That was quite gripping, insightful, and thought provoking. Being so close to the source of your nourishment puts a very different perspective than those far removed from the food chain, picking up dinner in a shrink-wrapped plastic package at the local supermarket. Well written - I enjoyed it.
ReplyDeleteAnd here's me, not buying Danish pork because the UK's sytem is more humane.
ReplyDeleteFootage like this, Africa or not, is enough to make many carnivorous folk start on a celery only diet. Until the next MacDonald's craving at least. Not that there isn't the odd fuck up at UK abatoirs too.
Same with even fish. I catch and kill my own fish on the whole (IF I catch fish LOL), so I know that the fish has been selected and killed right and quick, not asphyxiated under several tons of other fish, most of which will get wasted, chucked overboard anyway. I fish mainly for the dinner plate so killing them is part of that process. Still, I sometimes have to overcome pangs of doubt before administering the blow.
I know how to kill a fish quickly. I wouldn't have a clue where to start on cattle or a goat. Do you shoot them Tom?
John has been honest with himself, and the pigs too in a way. He should be rightly proud of the good life he gave them (better than some, even most pigs) and that they fulfilled thier purpose admirably.
Chris,
ReplyDeleteJohn is an ace bloke and his pigs were very lucky to live their lives with him looking after them. And just look at the community spirit in that Welsh village, everyone got stuck in and helped and the job, when it was done, it was probablly done quickly and cleanly.
In the villages here, a lot of people keep pigs and fatten them up.
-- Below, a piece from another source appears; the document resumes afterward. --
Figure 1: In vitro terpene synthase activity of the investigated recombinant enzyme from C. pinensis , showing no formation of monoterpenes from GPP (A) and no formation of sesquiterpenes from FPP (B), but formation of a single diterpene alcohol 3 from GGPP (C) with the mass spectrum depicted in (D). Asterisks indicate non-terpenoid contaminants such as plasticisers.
Comes time to slaughter them they slip a sling around a hind leg, hoist them and then stick them in the neck to get the jugular and they bleed to death.
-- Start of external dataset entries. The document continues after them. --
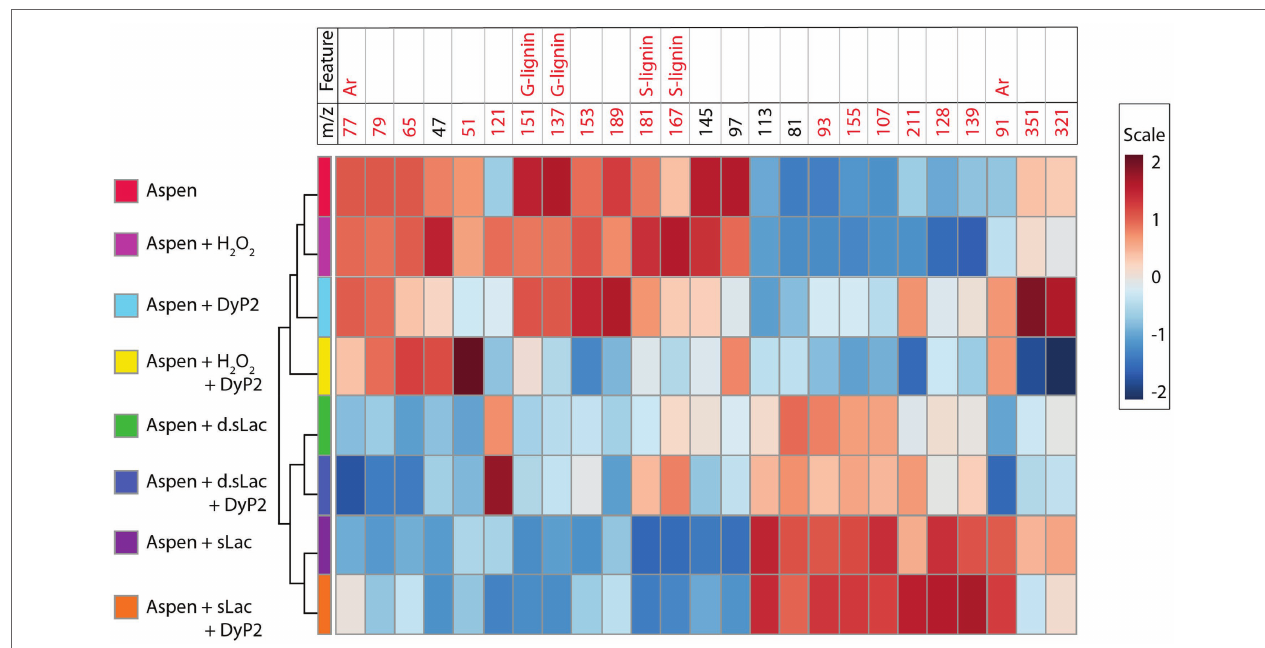
FIGURE 7 | Hierarchical clustering heatmap of aspen wood powder treated with different enzymes. Samples (average of six acquisition data) are in columns. sLac and DyP2, 0.2 mg/ml each, were added to individual or mixture treatments. Heat-denatured sLac (d.sLac) was included as a control of sLac. The top 25 ToF-SIMS peaks, ranked by t -test/ANOVA, are shown in columns; the m/z values for lignin are written in red while m/z values for polysaccharides are written in black. Feature peaks for G-lignin, S-lignin, and aromatic rings (Ar) (Saito et al., 2005) are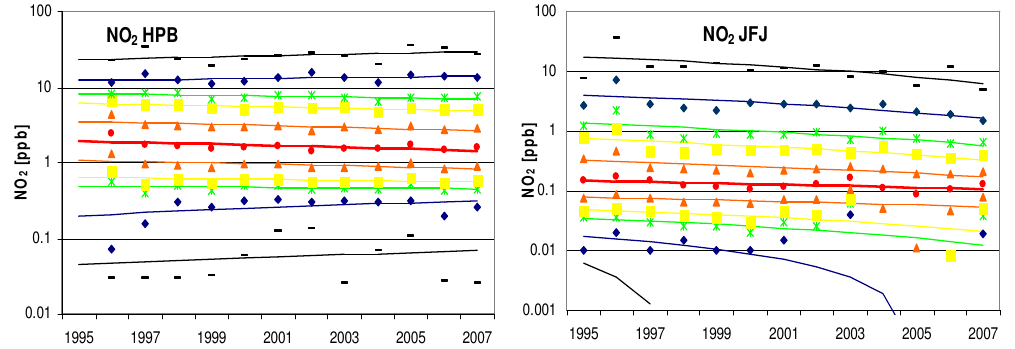
Fig. 13. NO 2 time series of annual percentiles and respective linear trends at the “DACH” sites since 1995; black: minimum and maximum, blue: 1- /99- ; green: 5- /95- , yellow: 10- /90- ; orange: 25- /75-percentiles, red: median.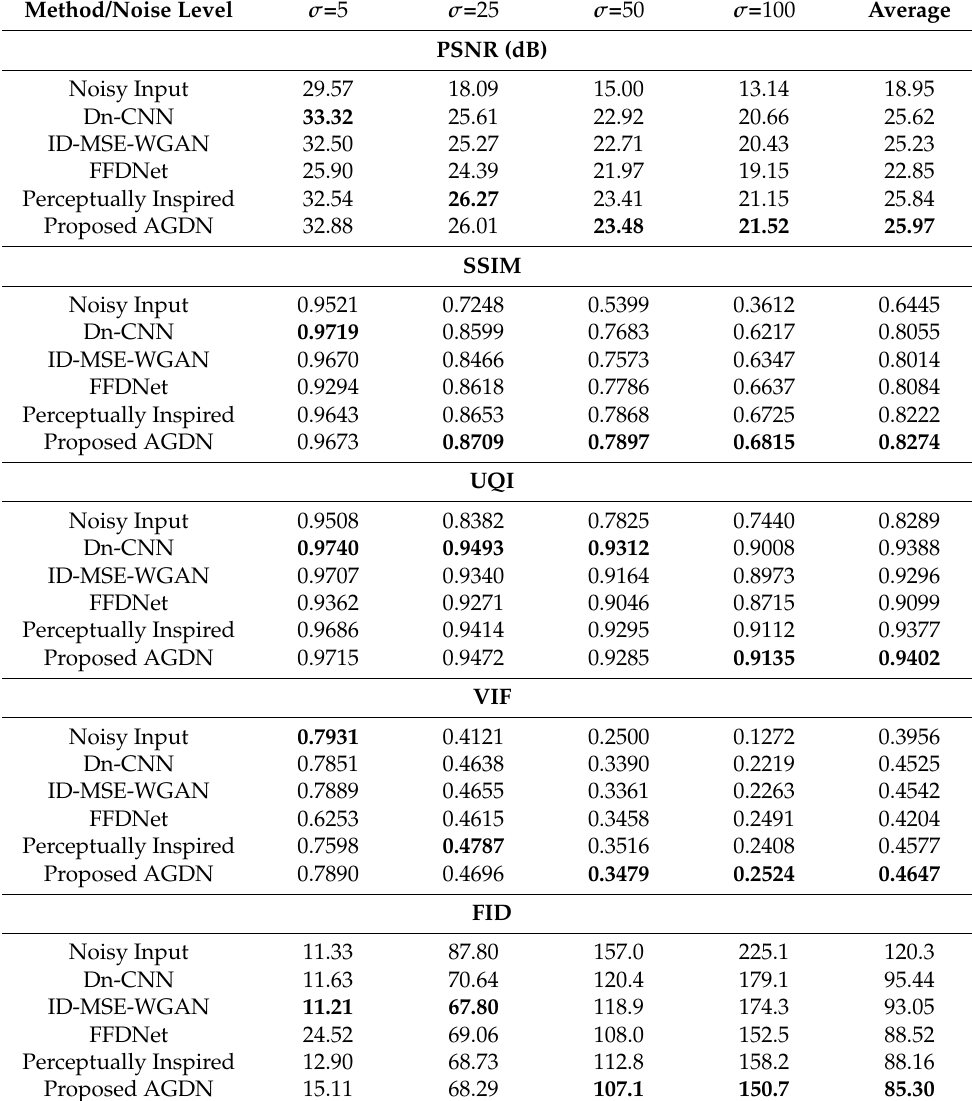
Table 10. Quantitative results of baseline methods with the proposed method on the DIV2K dataset of multiple noise levels. Bold results show good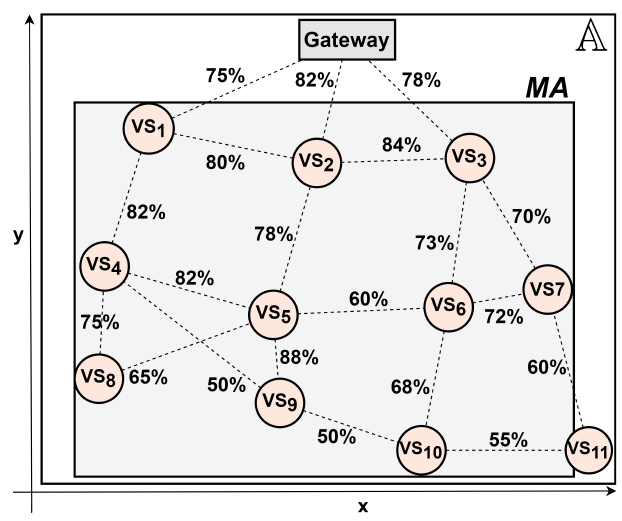
Figure 10. Shop floor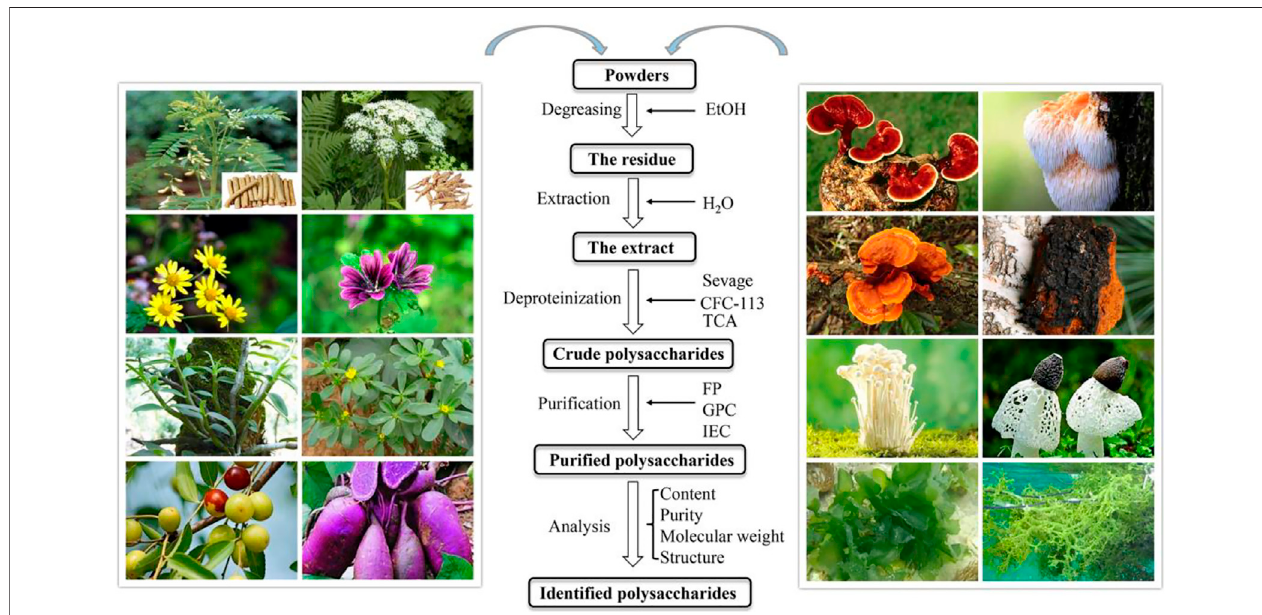
FIGURE 2 | Glance at the natural sources of polysaccharides for the treatment of IBD in the past decades and the essential steps on the isolation and puri fi cation of them.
I prefer to shoot them between the eyes and then hoist them and slit their throats to bleed them.
I have not had animals in a long while now but we are about to move out of town and down to the Barro de Kwanza and I will keep pigs, geese, etc. so I guess I shall have to clean and oil the Cz pistol.
As an aside, the first time I did this I used an AK 47 which is high velocity. To minimise stress to the pig I decided to shoot it in its concrete pen. The round went straight through its head, ricocheted off the floor and rattled around the walls and I looked up to see two assistants with ringing ears and eyes like bastard saucers and since we were all covered in blood, we looked like mass murderers. In hunting terminology, they call this 'overkill'.
Since then, I use a Cz 83 which is a semi automatic pistol of 7.65mm calibre.
I could have just sent the pigs away and have the carcasses returned to me but if I raised them and I am going to profit by their death, be that by enjoying their flesh or selling it, then, like John, I really ought to have the courage to do it, hey? John went as far as UK legislation allowed. Here there is no impediment to going the distance.
To pick up a point I made in the post. How about instead of me killing the pig in its pen, I let someone else come along and pay to shoot the pig while it is roaming around in the countryside? That has to be even less stressful for the pig and a damn sight more profitable for me and all those who depend on me for their income?